This article originally appeared on Invest in You: Ready. Set. Grow., a CNBC multiplatform financial wellness and education initiative, in partnership with Acorns.
Despite the economic turmoil and mass unemployment resulting from the coronavirus pandemic, consumer revolving debt decreased by $24 billion in May, according to recent data from the Fed. It is the third straight month of decline in consumer debt.
COVID-19 has devastated many Americans’ finances, with lost jobs and wages, but there has been at least one silver lining: The economic shutdown and extensive lockdowns have forced consumers, including many millennials, to cut back on discretionary spending. This has given some of those in debt, and not facing imminent financial emergency, a chance to pay down credit card balances.
“People have been not spending at all and have been using this money to pay off their debt,” said Bernadette Joy, founder of #DebtCrushers, an initiative to help millennials, and women in particular, who are stressed about debt and financial pressures.
Joy started #DebtCrushers in early March, before the pandemic hit the U.S. economy, and based on personal experience: She successfully paid off $300,000 in debt and wanted to help other women achieve the same debt-free lifestyle. Joy does charge for consultations and a Crush Your Money Goals membership. So far, #DebtCrushers has helped millennial women pay off $500,000 in debt.
Her debt-management program has helped women pay off an additional $160,000 since the pandemic began, using what she calls her C.R.U.S.H. system:
Cultivate a new mindset to feel excited, not exhausted by money issues.
Reverse-engineer how to break down big money goals into small steps.
Use your time, energy and money more efficiently.
Spend unapologetically on what you love.
Hustle to make your income meet your money goals, starting today.
A new, COVID-19 debt-reduction mindset
Recently, Joy has shifted to assisting individuals with broader COVID-19-related financial concerns, as the pandemic has made it more difficult for individuals to meet basic financial goals, like saving a little each month and paying down debt.

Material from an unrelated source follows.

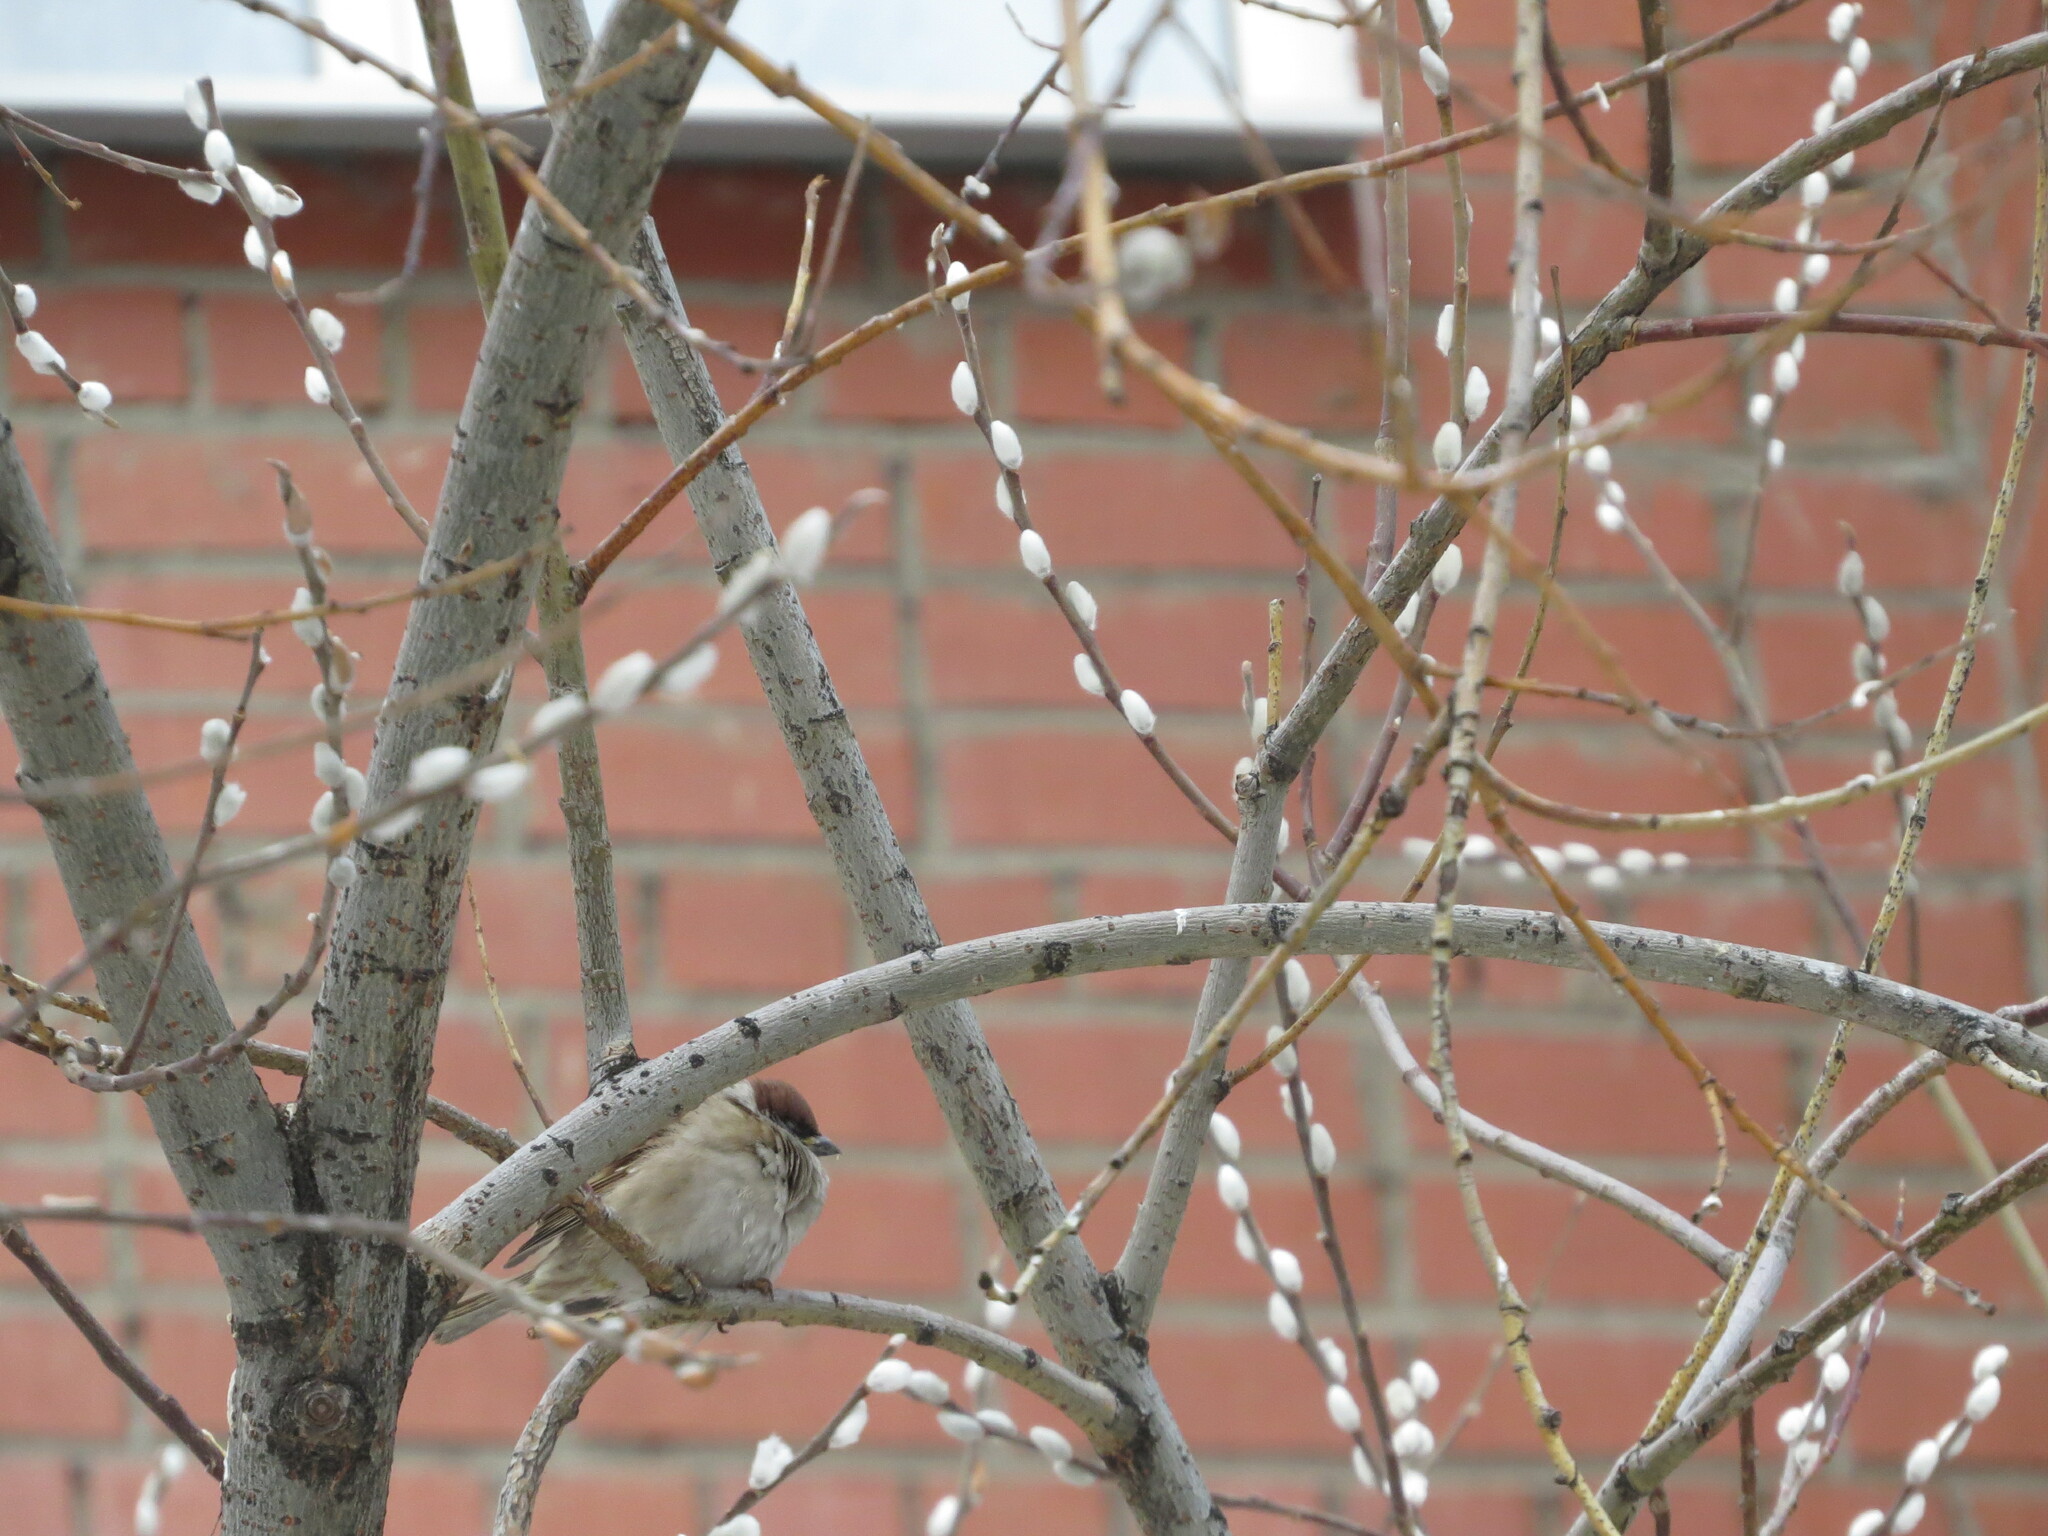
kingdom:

“The traditional advice of ‘Put away this amount of savings this month’ … is just not working for people right now. A lot of people are making decisions due to stress and anxiety,” Joy said. “They are thinking about the financial security of their loved ones and their family, and it’s hard to do that based on traditional advice we received pre-pandemic,” she said.
Unexpected expenses, including medical bills, for example, have become an issue for many.